Benle gelirmiydi sözcüklerine hiç aldirmadan onu yanimda götürmek istesem, kendi bana dayanabilirmiydi.Beni hiç sevmedigini düsünüyordum , aramizdaki tek tutunma noktasi geçmisteki benim ona yazilan yazgim.Yazgilarda degisiyor artik.

Yazilan yazildigi gibi hiç yasanmadi ki. Saatlerdir yürüyorduk ,bilinmezlik hep beni ürküttsede onun yaninda kendimi ona hapsetmis durumdayim. Ondan korkmuyorum.Kayaliklara gelmistik ‘’bu dagin arkasi deniz , sana onu göstermek istiyorum ‘’ dedi.

Sonunda sakinlige erisecektik ,sesizligin içinde hapsolmayi özlemistim.
Kayalar gittikçe sarp ve diklesiyordu.Kalbim olmadigindan çarpintisini duymuyordum , hiçbir sey hissetmesemde garip bir duygu beni ürkütüyordu.Denizle artik karsi karsiyaydik kayalarin arasindan su sesiyle birlikte ayaklarim suya degmeye baslamisti.Bir kayaya uzanip biraz dinlendik.Konusma zamani gelmisti ‘’söyleyeceklerin vardi,seni dinlemek istiyorum ‘’ dedi..Söyleyeceklerimi çoktan unutmustum ,artik hiçbirsey yoktu.Yarin varmiydi onla ilgili yarin hayali ,son karsilama sözcügünden sonra kalmamisti.

Bunu ona anlatmak onu üzermiydi zannetmiyorum kalbinde merhametin olmadigina inaniyordum.

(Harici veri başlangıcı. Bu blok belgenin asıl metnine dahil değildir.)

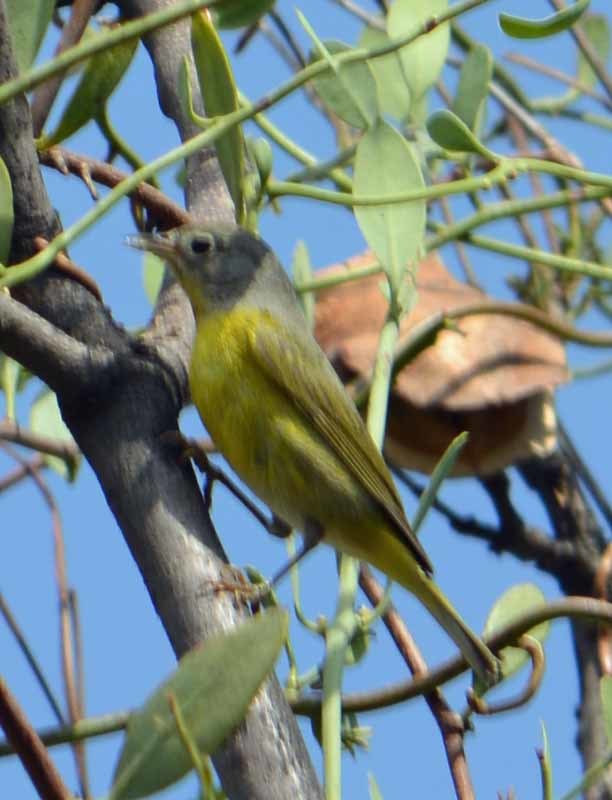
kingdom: Animalia
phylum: Chordata
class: Aves
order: Passeriformes
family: Parulidae
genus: Leiothlypis
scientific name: Leiothlypis ruficapilla
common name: Nashville warbler
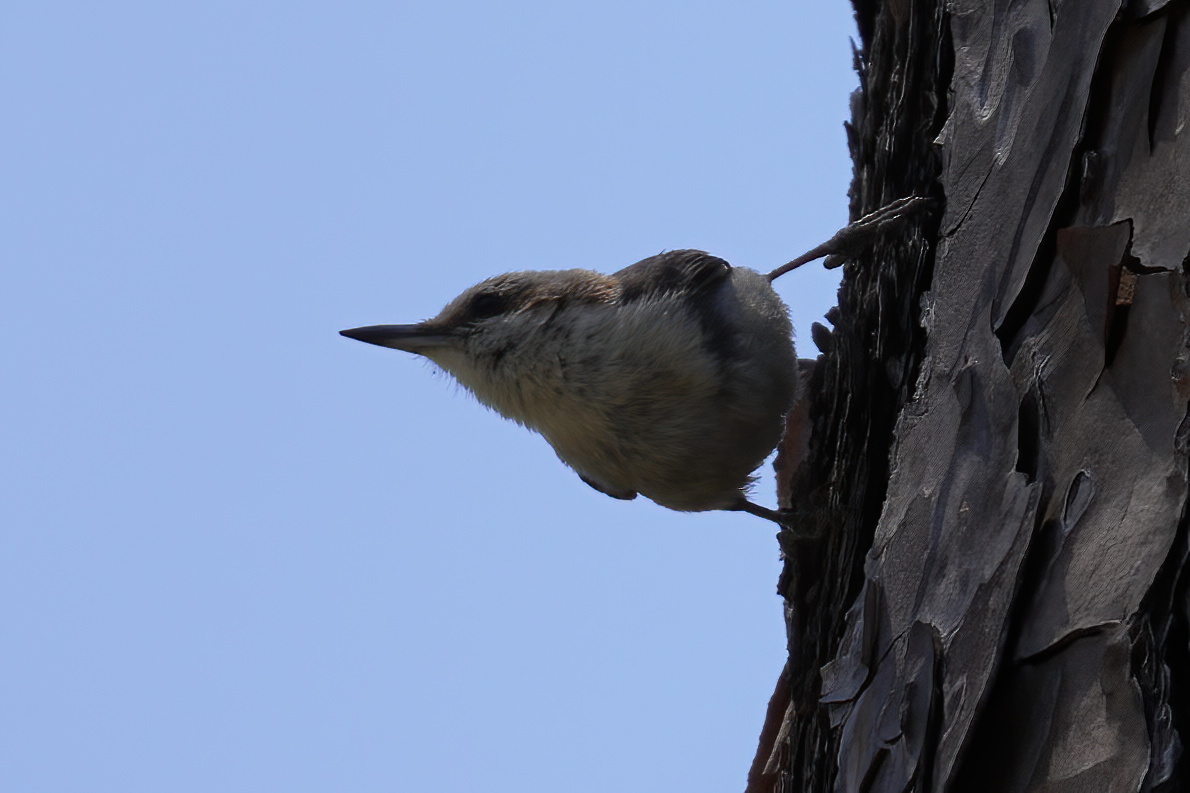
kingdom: Animalia
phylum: Chordata
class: Aves
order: Passeriformes
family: Sittidae
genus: Sitta
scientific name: Sitta pusilla
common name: Brown-headed nuthatch
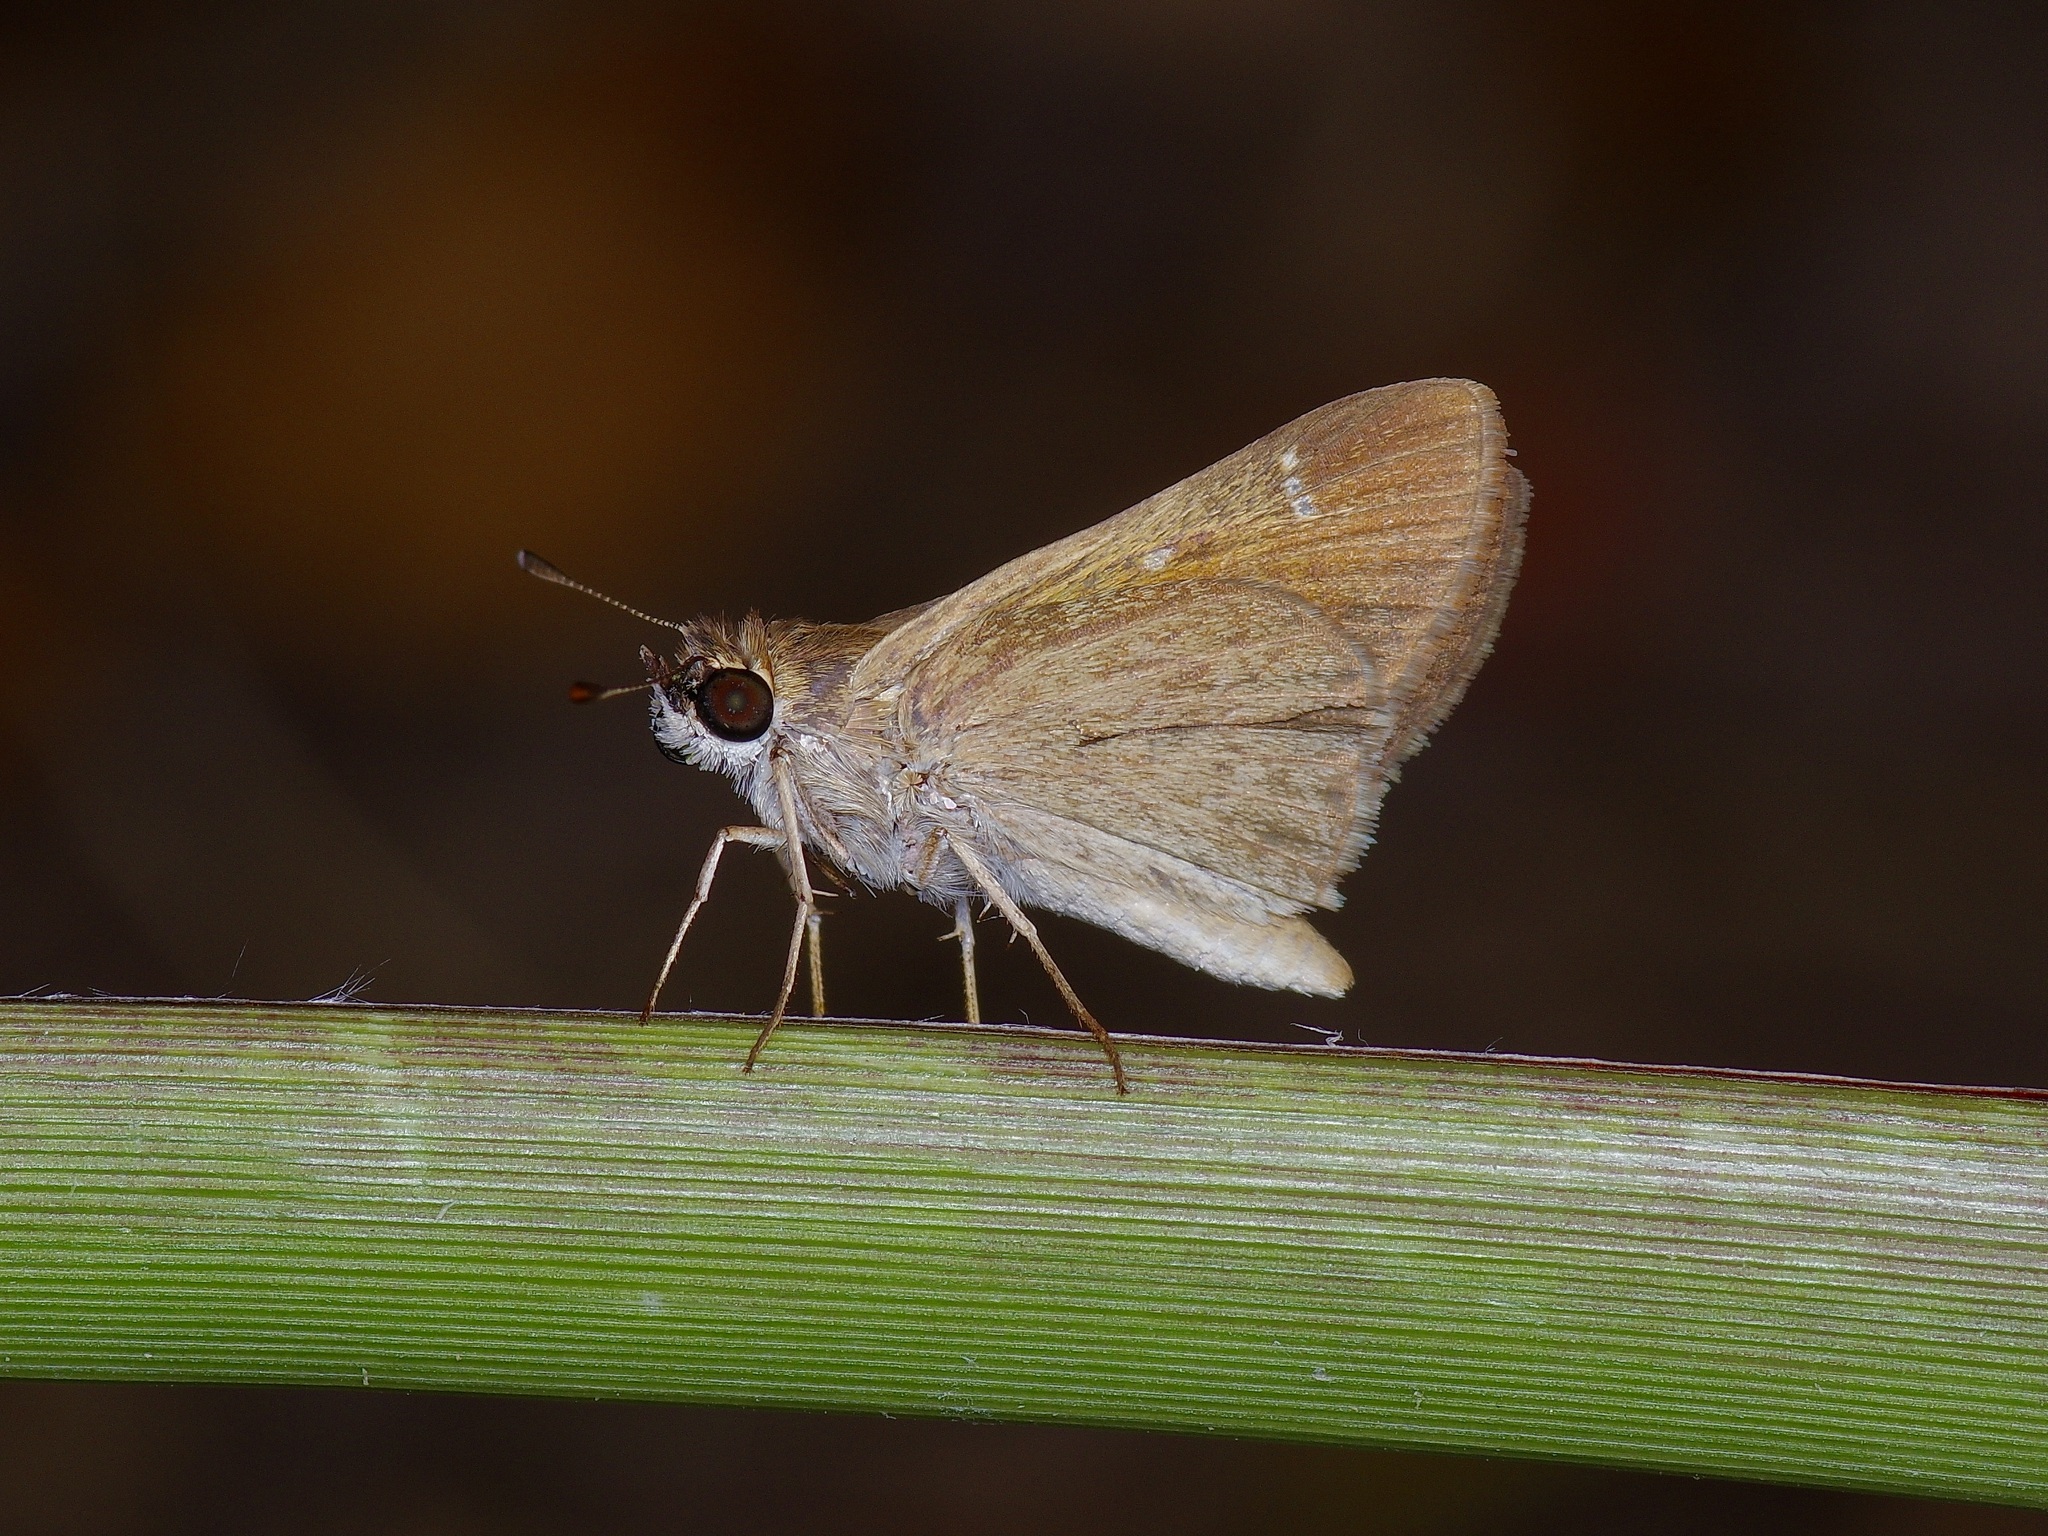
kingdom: Animalia
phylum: Arthropoda
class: Insecta
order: Lepidoptera
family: Hesperiidae
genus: Lerodea
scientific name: Lerodea eufala
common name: Eufala skipper
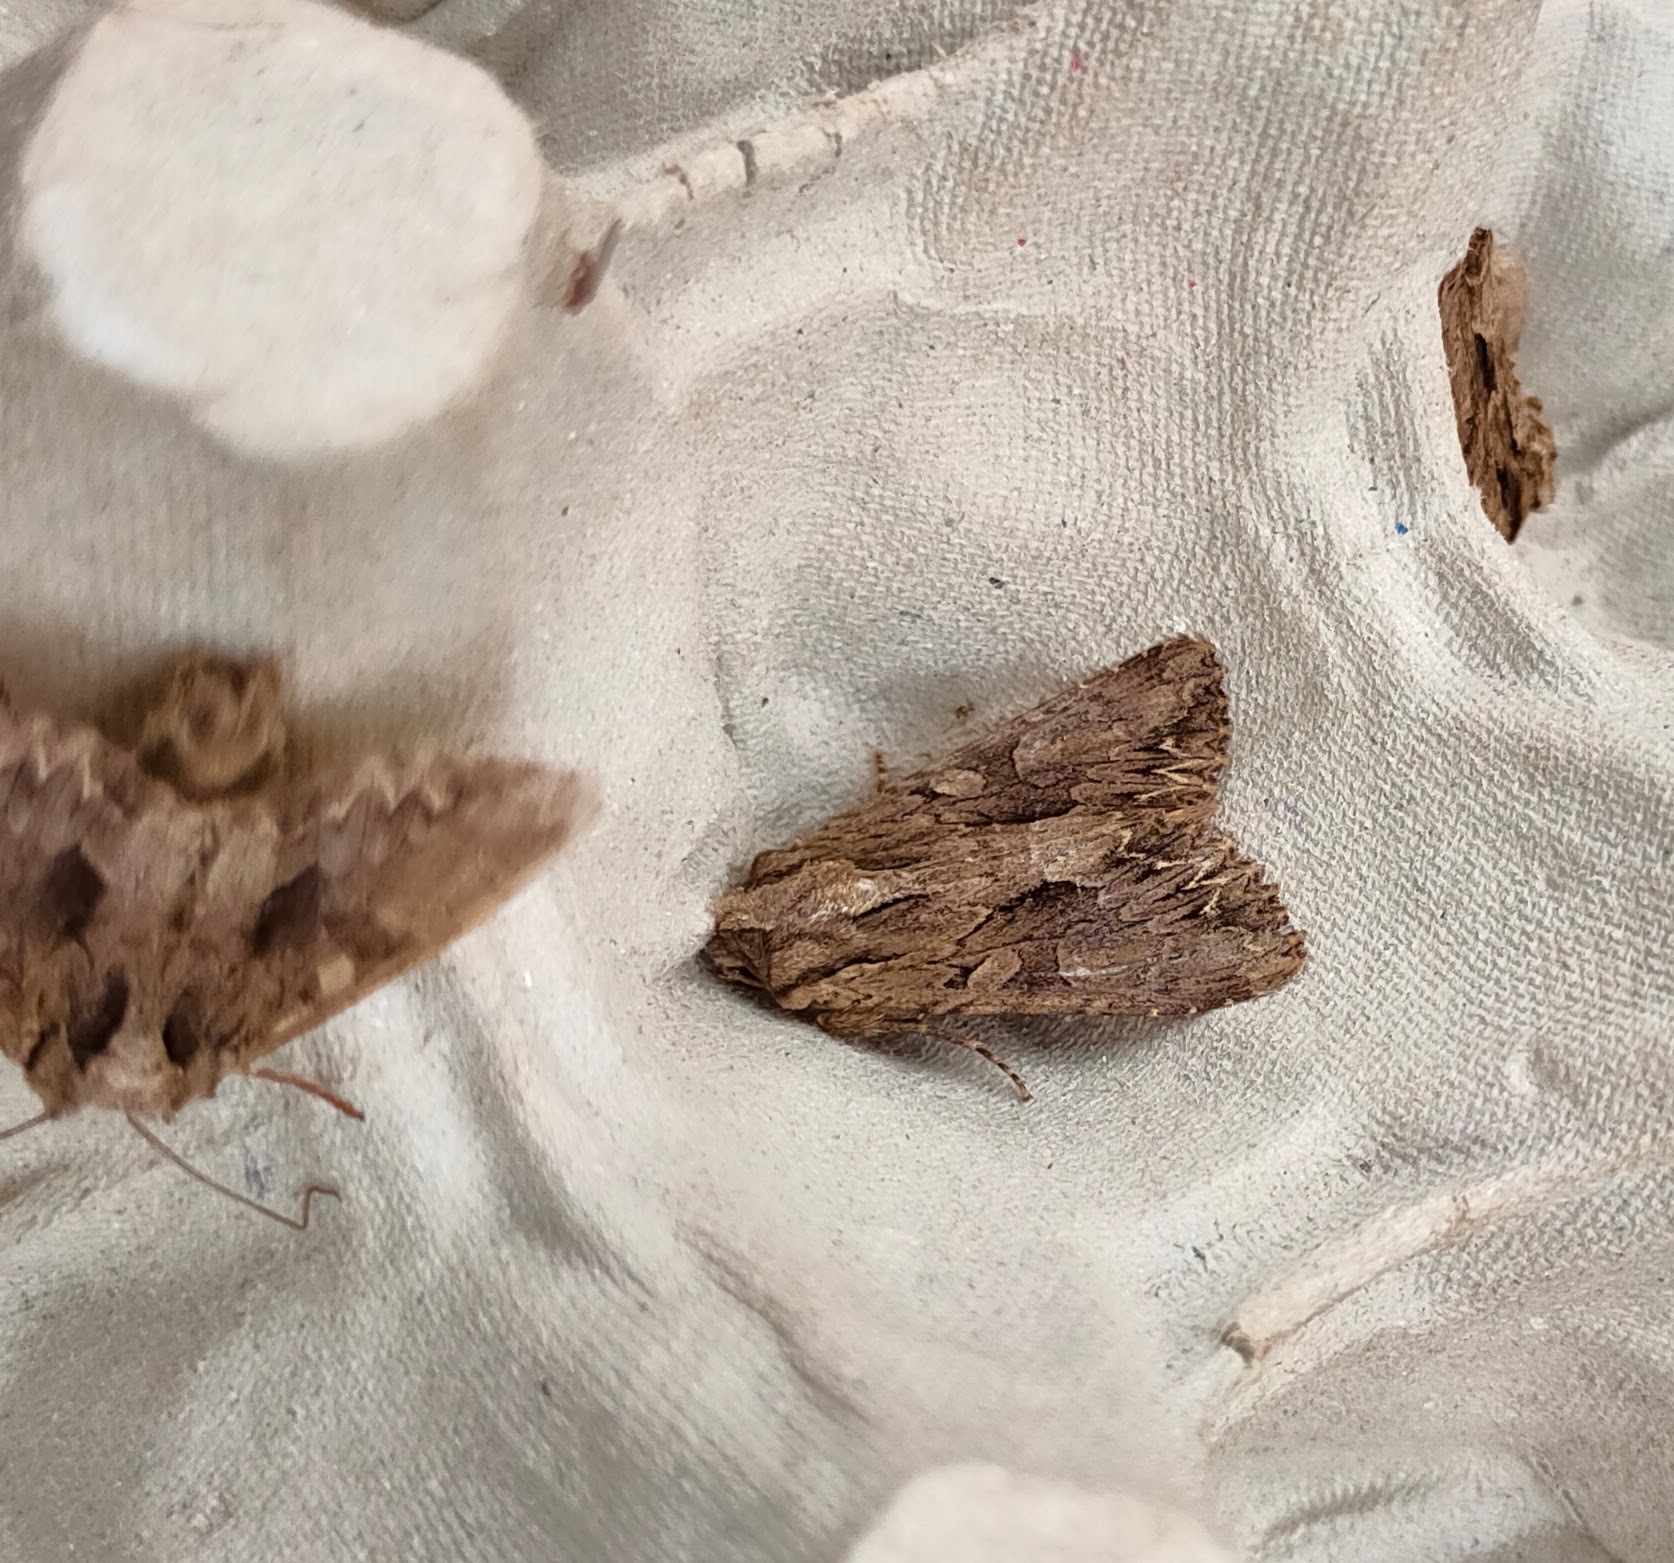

Ona ‘’merhamet ve sevgiyi sana tanridan hep diliyorum’’dedim.
‘’senle yarin yok,sadece simdi var ,anda seninle dinlenip ara soluk verip gitmek istiyorum’’ dedim.Söylemek istediklerim bunlarmiydi,
camdan kalbi valize koyma fikrinin simdi iyi bir fikir oldugunu düsünüyorum.Sözcüklerim bunlar olmasa bile söyleyecegim yeni sözcüklerlede degisecek bir sey olmayacakti.Sevgiyi çoktan kaybetmisti.
‘’önceki kadinlarinin devamiydim bende onlardan ayni parçalari tasiyordum ,benle kuracagi sadece buzdan bir sato olabilirdi’’ daha söyledigi binlerce sözcügü duymak istemiyordum.Saatlerdir burda konusuyorduk simdi kivrilip ona sarilip uyumak istiyordum kelimeler ve yarin onun olsundu.

Deniz hizla yükselmisti simdi burdan kalkip biraz daha yukari dogru çikmamiz gerekiyordu.Yoksa med-cezir yüzünden sulara gömülebilirdik.Telaslandim su her tarafimizi sarmisti.Geldigimiz yer simdi sular altinda görünmüyordu ,
Geriye ancak saatler sonra geri dönebilirdik.Yan kayaya geçmeliydim ki yukari tirmanabileyim aradaki uçurum beni korkutuyordu.Ikimizde sikismistik.
Uzakdan bir kadin belirdi ve simdi ikiside baska bir kayadalar.Marianay’la simdi tanisacaktim benide yanlarina almalarini istiyormuydum, simdi hayir.
Gelen kadinin bana uzanan eliyle annesi oldugunu görünce rahatladim.
Hersey simdi çok kolaydi , derin yalnizligin içindeki kurtarici.
Uçurumun kenarindaki diger kayayi biz farketmemistik oysaki ne kolaydi hayat yürümeyi ilk ögrendigimiz günde onun elini tutmustum.

Camdan kalbim olsaydi simdi çoktan kirilmisti,biliyorum ki odada bir valizin içinde beni bekliyor. Yalniz ve sadece beni.